Accelerate your implementation.

  • Technology leaders need to assess the technical feasibility and the business value of AI initiatives before they make a significant investment.
  • They need to show not only that AI use cases can work as intended but also that they will yield tangible business benefits to secure support for a larger pilot or implementation.
  • Leaders face time constraints to demonstrate the viability and benefits of AI use cases. If the assessment takes too long, it could lead to funding delays or missed opportunities.

Our Advice

Critical Insight

Identify relevant capabilities to support your AI use case, and streamline your vendor selection process to find the right implementation partner.

Impact and Result

  • Identify relevant capabilities to support the AI use cases you identified.
  • Validate AI use cases against business requirements.
  • Identify vendors to support AI use cases, devise a vendor selection model, and select products for review.

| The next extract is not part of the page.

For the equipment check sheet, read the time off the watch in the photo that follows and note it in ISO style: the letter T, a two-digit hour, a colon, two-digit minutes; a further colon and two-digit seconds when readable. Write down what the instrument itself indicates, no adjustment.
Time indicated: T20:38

Launch Your AI Proof of Concept Research & Tools

1. Launch Your AI Proof of Concept Deck – A step-by-step guide that walks you through how to select vendors to support your AI use case.

Use this storyboard to identify relevant capabilities to support your AI use case, validate AI use cases against business requirements and identify vendors to support it.

2. AI Proof of Concept Workbook – A workbook to guide IT leaders and practitioners as they scope, evaluate, and plan a proof of value for an AI initiative within their organization.

Use this tool to scope, evaluate, and plan a proof of concept for your AI initiative.

3. Vendor Selection Tools – Two Excel tools that structure the vendor data collection and selection process, and an AI Vendor Interview Script to help you make the most of AI vendor conversations.

Use the AI Vendor Self-Analysis Tool to structure the data you collect from prospective vendors.

Use the AI Vendor Analysis Tool to devise a vendor selection model and identify vendors to support AI use cases.

Use the AI Vendor Interview Script to structure vendor conversations.

4. Workshop Summary – A customized deliverable that captures analysis, decisions, and next steps identified during the workshop for your key stakeholders.

Use the AI Proof of Concept Workshop Summary to capture the outcome of the project, including data collection and analysis, and vendor selection processes.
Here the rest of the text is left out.